### PROMPT
When you reproduce the listing, keep every word as it is and drop the pictures.

### DATA SECTION
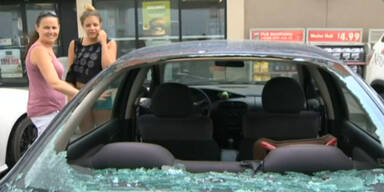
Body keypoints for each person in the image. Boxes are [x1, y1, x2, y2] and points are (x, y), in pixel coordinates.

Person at [25, 11, 79, 138]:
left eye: (54, 27)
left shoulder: (48, 48)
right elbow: (54, 82)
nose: (51, 31)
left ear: (59, 28)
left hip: (54, 110)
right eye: (46, 27)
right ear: (37, 28)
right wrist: (82, 94)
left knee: (55, 152)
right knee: (49, 155)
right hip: (45, 112)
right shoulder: (39, 50)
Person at [67, 5, 117, 132]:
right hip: (80, 94)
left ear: (101, 25)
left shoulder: (110, 43)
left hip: (101, 93)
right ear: (82, 26)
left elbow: (109, 67)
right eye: (88, 25)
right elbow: (70, 74)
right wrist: (70, 99)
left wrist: (103, 43)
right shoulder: (75, 44)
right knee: (85, 135)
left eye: (95, 25)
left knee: (102, 134)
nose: (92, 28)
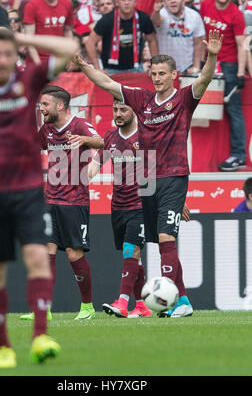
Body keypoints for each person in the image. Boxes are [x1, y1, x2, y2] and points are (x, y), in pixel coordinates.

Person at [73, 28, 223, 317]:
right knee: (159, 242)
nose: (156, 78)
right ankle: (183, 302)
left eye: (162, 74)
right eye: (153, 73)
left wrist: (212, 56)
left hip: (174, 175)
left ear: (174, 75)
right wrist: (84, 66)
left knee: (166, 238)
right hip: (148, 181)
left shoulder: (182, 100)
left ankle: (176, 301)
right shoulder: (141, 100)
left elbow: (204, 79)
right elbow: (106, 82)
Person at [0, 28, 78, 367]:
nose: (4, 60)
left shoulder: (31, 79)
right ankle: (3, 347)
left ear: (16, 55)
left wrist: (24, 38)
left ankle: (40, 336)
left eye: (9, 54)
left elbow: (70, 47)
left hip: (27, 192)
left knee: (38, 258)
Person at [20, 85, 104, 321]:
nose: (42, 109)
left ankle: (87, 306)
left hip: (75, 200)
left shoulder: (79, 125)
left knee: (73, 253)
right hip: (51, 198)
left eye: (45, 104)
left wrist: (86, 139)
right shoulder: (46, 129)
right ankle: (43, 308)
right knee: (46, 252)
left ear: (60, 105)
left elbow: (102, 142)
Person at [88, 100, 151, 319]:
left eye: (123, 109)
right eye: (115, 109)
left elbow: (159, 169)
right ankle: (142, 305)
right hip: (118, 205)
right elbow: (95, 165)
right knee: (135, 258)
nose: (118, 113)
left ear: (134, 111)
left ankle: (123, 302)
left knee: (130, 250)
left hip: (140, 204)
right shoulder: (110, 138)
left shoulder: (145, 137)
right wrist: (79, 181)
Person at [200, 0, 247, 171]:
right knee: (195, 107)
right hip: (207, 62)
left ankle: (238, 155)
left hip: (228, 64)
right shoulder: (206, 4)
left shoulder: (235, 13)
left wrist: (240, 73)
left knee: (233, 110)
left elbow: (241, 44)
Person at [85, 0, 158, 74]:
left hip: (136, 67)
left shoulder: (143, 18)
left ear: (135, 1)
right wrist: (97, 68)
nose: (126, 3)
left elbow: (153, 41)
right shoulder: (107, 20)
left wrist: (155, 66)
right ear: (117, 2)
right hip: (111, 70)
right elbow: (90, 43)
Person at [23, 0, 74, 64]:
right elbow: (29, 40)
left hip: (59, 58)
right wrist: (39, 64)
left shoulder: (67, 3)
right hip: (38, 59)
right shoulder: (32, 5)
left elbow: (68, 32)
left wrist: (70, 57)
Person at [152, 0, 206, 74]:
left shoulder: (194, 15)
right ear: (164, 2)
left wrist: (196, 66)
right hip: (164, 68)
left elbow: (198, 43)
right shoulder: (161, 13)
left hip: (187, 68)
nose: (173, 1)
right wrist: (156, 11)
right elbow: (156, 21)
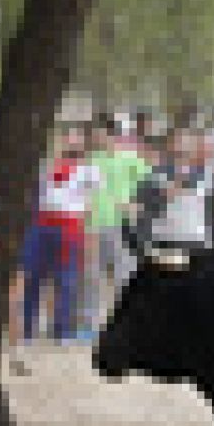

### OUTPUT OF THE EXERCISE
Body keypoints for each person in the image. Boxes are [x1, y1, x2, y2] and points are (x, y), in pixel coordinates.

Person at [25, 11, 79, 138]:
left eye: (54, 27)
left shoulder: (48, 48)
right elbow: (54, 82)
nose: (51, 31)
left ear: (59, 28)
left hip: (54, 110)
right eye: (46, 27)
right ear: (37, 28)
right wrist: (82, 94)
left knee: (55, 152)
right knee: (49, 155)
right hip: (45, 112)
right shoulder: (39, 50)
Person at [67, 5, 117, 132]:
right hip: (80, 94)
left ear: (101, 25)
left shoulder: (110, 43)
left hip: (101, 93)
right ear: (82, 26)
left elbow: (109, 67)
right eye: (88, 25)
right elbow: (70, 74)
right wrist: (70, 99)
left wrist: (103, 43)
right shoulder: (75, 44)
right knee: (85, 135)
left eye: (95, 25)
left knee: (102, 134)
nose: (92, 28)
Body keypoints for each person in the image. Boxes are [x1, y1, x2, y2] and points are (x, y), in pixel coordinates.

Person at [73, 28, 223, 317]:
right knee: (159, 242)
nose: (156, 78)
right ankle: (183, 302)
left eye: (162, 74)
right eye: (153, 73)
left wrist: (212, 56)
left hip: (174, 175)
left ear: (174, 75)
right wrist: (84, 66)
left knee: (166, 238)
right hip: (148, 181)
left shoulder: (182, 100)
left ankle: (176, 301)
right shoulder: (141, 100)
left elbow: (204, 79)
right elbow: (106, 82)
Person at [0, 28, 78, 367]:
nose: (4, 60)
left shoulder: (31, 79)
right ankle: (3, 347)
left ear: (16, 55)
left wrist: (24, 38)
left ankle: (40, 336)
left eye: (9, 54)
left elbow: (70, 47)
left hip: (27, 192)
left knee: (38, 258)
Person at [20, 85, 104, 321]:
nose: (42, 109)
left ankle: (87, 306)
left hip: (75, 200)
left shoulder: (79, 125)
left knee: (73, 253)
right hip: (51, 198)
left eye: (45, 104)
left wrist: (86, 139)
right shoulder: (46, 129)
right ankle: (43, 308)
right knee: (46, 252)
left ear: (60, 105)
left elbow: (102, 142)
Person at [88, 100, 151, 319]:
left eye: (123, 109)
right eye: (115, 109)
left elbow: (159, 169)
right ankle: (142, 305)
right hip: (118, 205)
right elbow: (95, 165)
right knee: (135, 258)
nose: (118, 113)
left ear: (134, 111)
left ankle: (123, 302)
left knee: (130, 250)
left hip: (140, 204)
right shoulder: (110, 138)
left shoulder: (145, 137)
right wrist: (79, 181)
Person at [200, 0, 247, 171]:
right knee: (195, 107)
right hip: (207, 62)
left ankle: (238, 155)
left hip: (228, 64)
right shoulder: (206, 4)
left shoulder: (235, 13)
left wrist: (240, 73)
left knee: (233, 110)
left elbow: (241, 44)
Person at [85, 0, 158, 74]:
left hip: (136, 67)
left shoulder: (143, 18)
left ear: (135, 1)
right wrist: (97, 68)
nose: (126, 3)
left elbow: (153, 41)
right shoulder: (107, 20)
left wrist: (155, 66)
right ear: (117, 2)
right hip: (111, 70)
right elbow: (90, 43)
Person at [23, 0, 74, 64]:
right elbow: (29, 40)
left hip: (59, 58)
right wrist: (39, 64)
left shoulder: (67, 3)
right hip: (38, 59)
right shoulder: (32, 5)
left elbow: (68, 32)
left wrist: (70, 57)
Person at [152, 0, 206, 74]:
left shoulder: (194, 15)
right ear: (164, 2)
left wrist: (196, 66)
right hip: (164, 68)
left elbow: (198, 43)
right shoulder: (161, 13)
left hip: (187, 68)
nose: (173, 1)
right wrist: (156, 11)
right elbow: (156, 21)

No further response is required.